◆ Work to be completed: Somewhere below are a line with "left ankle: (147, 243, 0)" and a later line with "left elbow: (635, 178, 1)". Output exactly those lines and all lines between them.

◆ Material for this task:
★ ★ ★ ★ ★ ★ ★

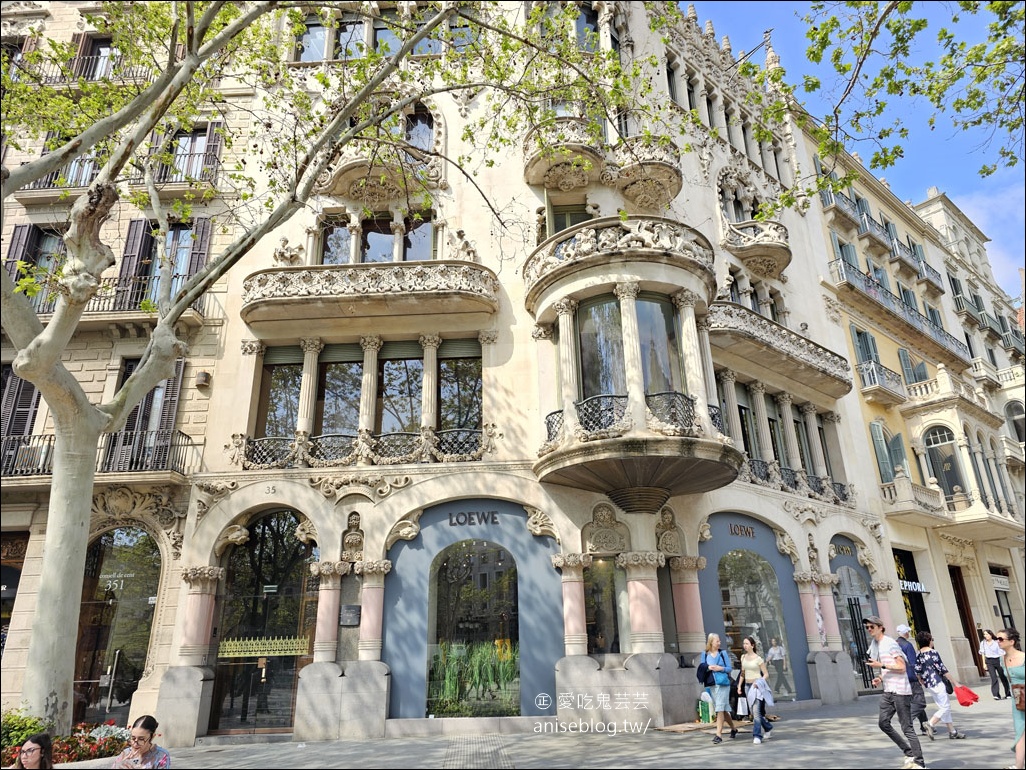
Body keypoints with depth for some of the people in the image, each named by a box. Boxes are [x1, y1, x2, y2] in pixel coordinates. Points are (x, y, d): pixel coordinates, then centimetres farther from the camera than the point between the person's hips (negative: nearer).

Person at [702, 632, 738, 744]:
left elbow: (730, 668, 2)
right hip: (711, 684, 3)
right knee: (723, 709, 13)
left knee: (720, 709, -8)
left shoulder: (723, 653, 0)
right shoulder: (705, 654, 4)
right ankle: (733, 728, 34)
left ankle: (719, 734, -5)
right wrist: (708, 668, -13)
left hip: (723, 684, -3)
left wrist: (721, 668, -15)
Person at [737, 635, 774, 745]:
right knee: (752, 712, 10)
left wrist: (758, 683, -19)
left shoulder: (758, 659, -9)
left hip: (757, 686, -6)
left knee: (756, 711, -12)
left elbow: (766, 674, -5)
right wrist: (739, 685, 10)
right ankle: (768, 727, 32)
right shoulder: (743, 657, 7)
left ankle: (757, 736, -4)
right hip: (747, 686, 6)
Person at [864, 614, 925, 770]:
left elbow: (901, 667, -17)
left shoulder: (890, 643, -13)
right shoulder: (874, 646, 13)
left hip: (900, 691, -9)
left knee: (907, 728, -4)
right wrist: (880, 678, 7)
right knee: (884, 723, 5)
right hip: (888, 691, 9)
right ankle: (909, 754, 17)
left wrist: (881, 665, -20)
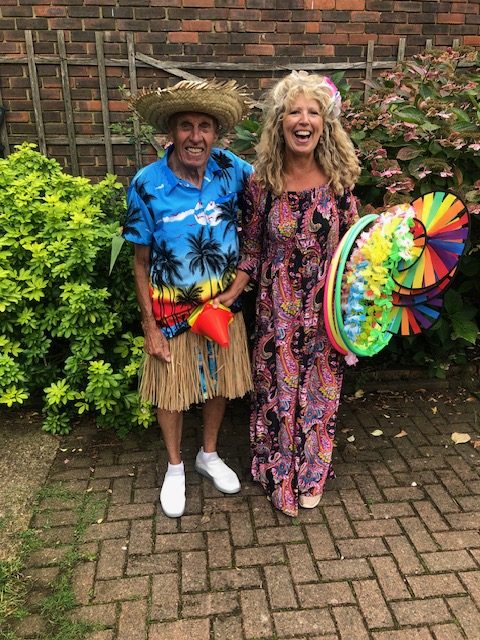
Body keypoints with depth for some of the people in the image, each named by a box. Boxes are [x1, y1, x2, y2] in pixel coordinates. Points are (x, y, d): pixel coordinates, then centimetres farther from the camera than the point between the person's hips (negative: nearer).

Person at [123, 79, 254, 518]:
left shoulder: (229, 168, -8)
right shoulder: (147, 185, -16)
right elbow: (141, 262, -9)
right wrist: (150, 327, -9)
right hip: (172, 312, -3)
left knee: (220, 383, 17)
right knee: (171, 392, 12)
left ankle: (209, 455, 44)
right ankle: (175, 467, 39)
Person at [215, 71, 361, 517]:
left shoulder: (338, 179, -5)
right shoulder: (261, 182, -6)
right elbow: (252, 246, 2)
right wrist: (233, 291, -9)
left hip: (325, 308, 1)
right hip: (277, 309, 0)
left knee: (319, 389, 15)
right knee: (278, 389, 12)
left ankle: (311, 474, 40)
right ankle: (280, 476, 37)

★ ★ ★ ★ ★ ★ ★

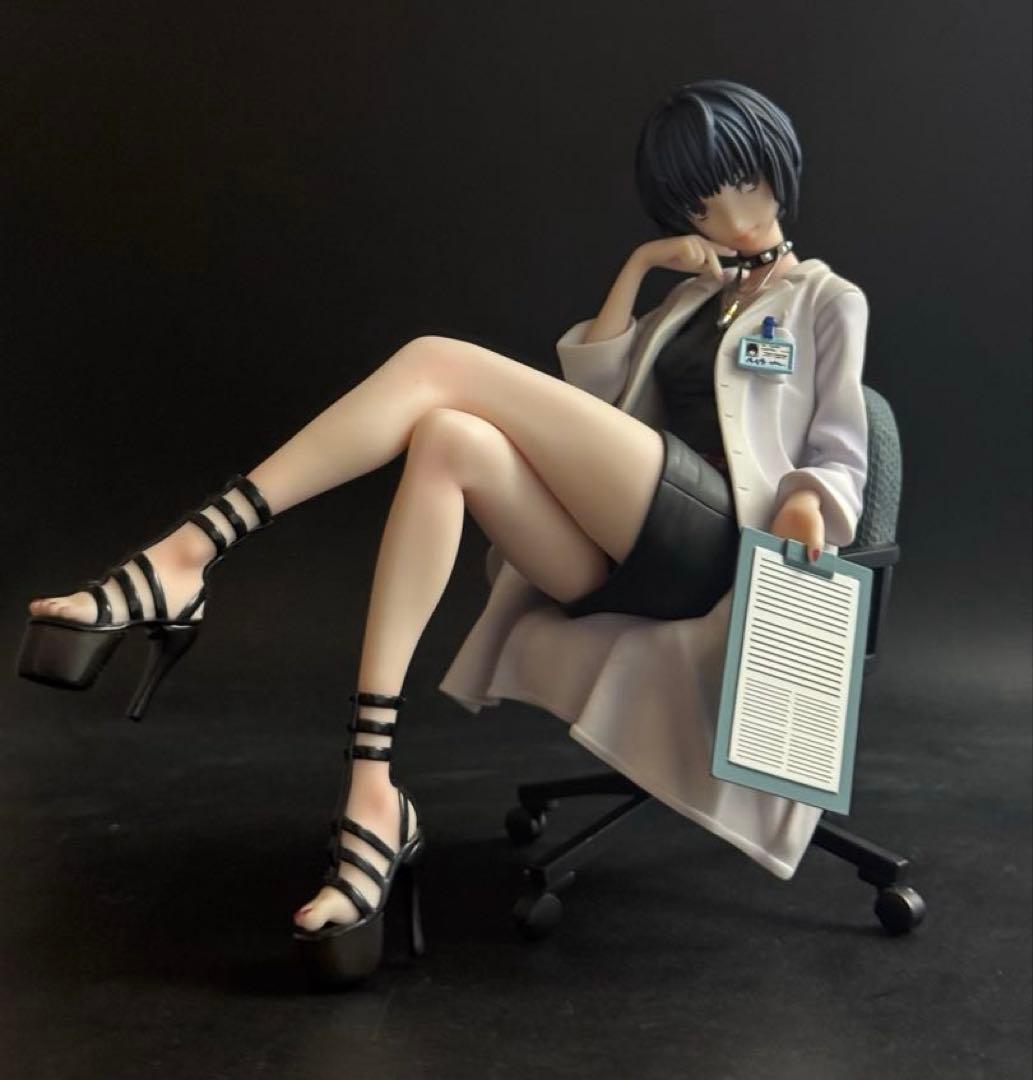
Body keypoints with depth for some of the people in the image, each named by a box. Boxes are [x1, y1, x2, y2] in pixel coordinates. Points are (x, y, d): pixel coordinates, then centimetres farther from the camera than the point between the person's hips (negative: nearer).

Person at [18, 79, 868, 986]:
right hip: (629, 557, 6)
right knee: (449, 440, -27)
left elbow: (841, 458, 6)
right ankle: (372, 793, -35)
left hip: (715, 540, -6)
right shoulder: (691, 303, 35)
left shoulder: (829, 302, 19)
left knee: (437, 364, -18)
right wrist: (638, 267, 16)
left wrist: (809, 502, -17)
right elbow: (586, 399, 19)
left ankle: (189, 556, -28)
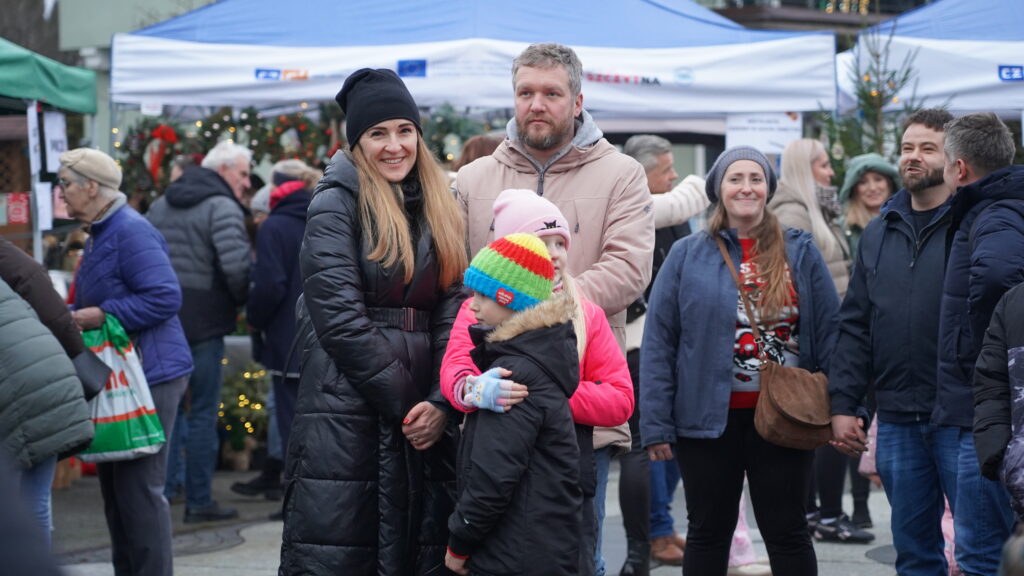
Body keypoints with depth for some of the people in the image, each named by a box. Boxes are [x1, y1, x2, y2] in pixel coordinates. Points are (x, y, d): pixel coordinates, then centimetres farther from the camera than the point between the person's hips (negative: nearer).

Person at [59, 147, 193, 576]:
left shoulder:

★ ★ ★ ★ ★ ★ ★

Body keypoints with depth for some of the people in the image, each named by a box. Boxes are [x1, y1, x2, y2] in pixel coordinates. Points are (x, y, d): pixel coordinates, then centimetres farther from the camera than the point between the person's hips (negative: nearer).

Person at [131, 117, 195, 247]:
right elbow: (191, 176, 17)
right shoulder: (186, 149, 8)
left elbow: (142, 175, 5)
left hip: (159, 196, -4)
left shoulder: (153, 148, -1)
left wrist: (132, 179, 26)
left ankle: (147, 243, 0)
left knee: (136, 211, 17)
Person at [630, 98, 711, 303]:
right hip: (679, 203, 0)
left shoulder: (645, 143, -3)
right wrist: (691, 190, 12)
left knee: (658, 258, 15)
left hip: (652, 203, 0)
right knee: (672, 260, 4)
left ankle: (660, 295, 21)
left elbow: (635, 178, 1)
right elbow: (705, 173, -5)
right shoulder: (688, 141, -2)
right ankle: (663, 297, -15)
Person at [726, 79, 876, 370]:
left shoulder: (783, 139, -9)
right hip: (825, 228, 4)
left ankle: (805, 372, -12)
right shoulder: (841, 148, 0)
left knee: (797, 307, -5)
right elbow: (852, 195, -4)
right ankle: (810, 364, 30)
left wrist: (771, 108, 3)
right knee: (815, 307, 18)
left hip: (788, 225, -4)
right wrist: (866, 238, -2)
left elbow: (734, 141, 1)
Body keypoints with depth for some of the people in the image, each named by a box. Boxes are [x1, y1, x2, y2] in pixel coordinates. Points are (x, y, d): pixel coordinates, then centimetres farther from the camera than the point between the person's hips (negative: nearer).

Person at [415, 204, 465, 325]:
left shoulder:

★ ★ ★ ★ ★ ★ ★

◆ Result for this exercise:
left ankle: (147, 243, 0)
left knee: (136, 211, 17)
Person at [630, 98, 711, 303]:
right hip: (679, 203, 0)
left shoulder: (645, 143, -3)
right wrist: (691, 190, 12)
left knee: (658, 258, 15)
left hip: (652, 203, 0)
right knee: (672, 260, 4)
left ankle: (660, 295, 21)
left elbow: (635, 178, 1)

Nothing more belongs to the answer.